Fat goes moldy?
I was given a George Foreman grill a while back and I have to say it's awesome. I thought these were a gimmick but it works very well. I do one burger at a time for 5 minutes and they come out quite nice. I don't have to flip them and all the grease drains into the little catcher.
I cut off any fat and dump it, a long with the grease into a container.
At first I was using a big cup from Wendy's to dump the grease in. I noticed when it was halfway full and I lifted it up there was some mold on the bottom. It looked like white stringy cobwebs with black dots.
I thought fat did not go moldy? I thought only after long periods of non refrigeration it would go rancid?
I chucked out the cup and started using a plastic container and covered it. Not even a quarter full and this mold is back again growing near the roof of the container.

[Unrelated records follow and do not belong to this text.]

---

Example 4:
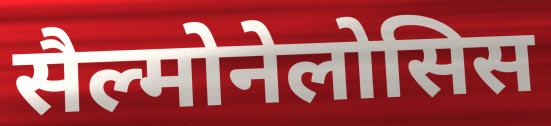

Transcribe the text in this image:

सैल्मोनेलोसिस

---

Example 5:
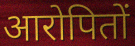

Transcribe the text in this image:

आरोपितोंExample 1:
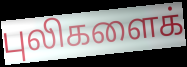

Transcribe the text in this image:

புலிகளைக்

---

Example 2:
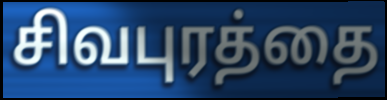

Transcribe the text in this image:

சிவபுரத்தை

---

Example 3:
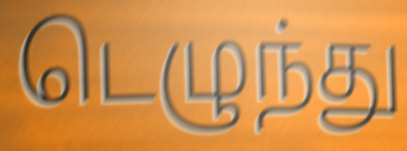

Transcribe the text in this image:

டெழுந்து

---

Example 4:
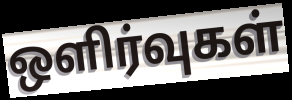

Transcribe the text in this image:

ஒளிர்வுகள்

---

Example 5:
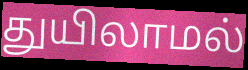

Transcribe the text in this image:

துயிலாமல்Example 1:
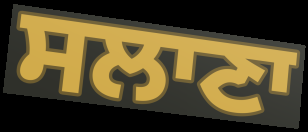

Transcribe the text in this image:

ਸਲਾਣਾ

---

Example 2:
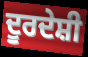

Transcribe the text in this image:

ਦੂਰਦੇਸ਼ੀ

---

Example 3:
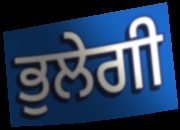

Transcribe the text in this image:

ਭੁਲੇਗੀ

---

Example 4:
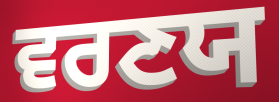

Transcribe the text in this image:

ਵਰਣਯ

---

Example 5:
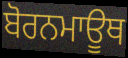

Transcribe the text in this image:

ਬੋਰਨਮਾਊਥ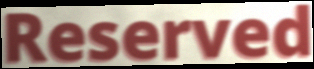
Reserved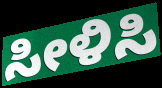
ಸೀಳಿಸಿ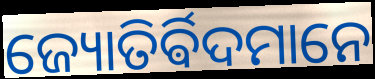
ଜ୍ୟୋତିର୍ଵିଦମାନେ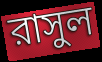
রাসুল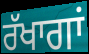
ਰੱਖਾਗਾਂ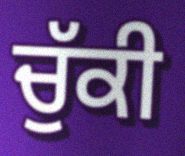
ਚੁੱਕੀ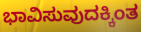
ಭಾವಿಸುವುದಕ್ಕಿಂತ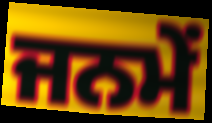
ਜਨਮੇਂ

So should I be putting it in the fridge? I know bacon fat doesn't go moldy being left out...
I am not saving this fat for anything, I just need to store it before I can toss it. You can't dump it down the drain.
Thanks for the responses.
I kind of forgot how much salt is in bacon so that makes total sense.
The mold sure appeared fast, probably due to the heat. Like I said the container isn't even a quarter full.

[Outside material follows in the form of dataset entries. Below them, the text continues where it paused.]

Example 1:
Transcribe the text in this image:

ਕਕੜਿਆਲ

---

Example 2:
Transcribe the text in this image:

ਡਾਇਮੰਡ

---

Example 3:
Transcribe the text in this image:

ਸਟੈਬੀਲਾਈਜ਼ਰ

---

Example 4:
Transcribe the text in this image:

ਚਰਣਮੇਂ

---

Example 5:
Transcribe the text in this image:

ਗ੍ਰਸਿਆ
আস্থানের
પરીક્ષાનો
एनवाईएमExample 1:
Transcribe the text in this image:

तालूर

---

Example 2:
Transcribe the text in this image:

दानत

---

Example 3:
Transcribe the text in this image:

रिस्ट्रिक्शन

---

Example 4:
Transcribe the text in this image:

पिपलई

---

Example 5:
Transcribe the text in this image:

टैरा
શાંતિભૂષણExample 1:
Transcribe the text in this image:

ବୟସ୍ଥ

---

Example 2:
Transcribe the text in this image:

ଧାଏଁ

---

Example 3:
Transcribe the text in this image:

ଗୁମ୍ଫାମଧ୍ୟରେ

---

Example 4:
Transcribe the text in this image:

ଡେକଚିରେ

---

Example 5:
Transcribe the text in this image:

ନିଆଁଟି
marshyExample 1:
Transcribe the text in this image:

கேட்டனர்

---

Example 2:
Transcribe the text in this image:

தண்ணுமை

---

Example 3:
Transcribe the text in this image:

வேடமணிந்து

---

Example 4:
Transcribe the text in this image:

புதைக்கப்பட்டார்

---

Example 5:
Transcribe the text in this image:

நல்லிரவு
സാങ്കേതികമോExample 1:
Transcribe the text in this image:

I don't mind leaving the stuff out as long as this mold isn't going to cause any health problems?
Mold in your apartment can cause or exacerbate health problems, such as allergies, asthma, etc.
You mention that you trim the fat & put that into the container. I think that is quite possibly the culprit, especially if it is still raw when trimmed.
Keep the container in the fridge.
Bacon drippings don't get moldy because they contain a lot of salt. Unsalted butter grows mold (and begins to taste like bleu cheese). Refrigerated and frozen fats become rancid.
Since you do not want to reuse the burger drippings, it doesn't matter that they are moldy. If you don't want the container taking up refrigerator space, leave it out, covered, until you throw it in the trash.
If you clarify/render the fat, you get a long term stable product too, even without salt.
Ghee (butter with the milk solids and moisture and salt removed) will keep for at least a year at room temperature, even in a tropical climate. Lard, made from pork fat with the moisture and solids cooked out, keeps for ages as well.
Pure fat doesn't generally go moldy - it can go rancid though.
But that's pure fat. If you aren't straining it very carefully, you could still have some non fat stuff in there, and that can go moldy.
When you say 'cut off any fat' are you cutting off chunks of fat, cooked or non? Because generally the long lasting fats have been rendered first. Pure fat, before rendering, still has moisture and other solids in it (you can really see this while making lard, or ghee).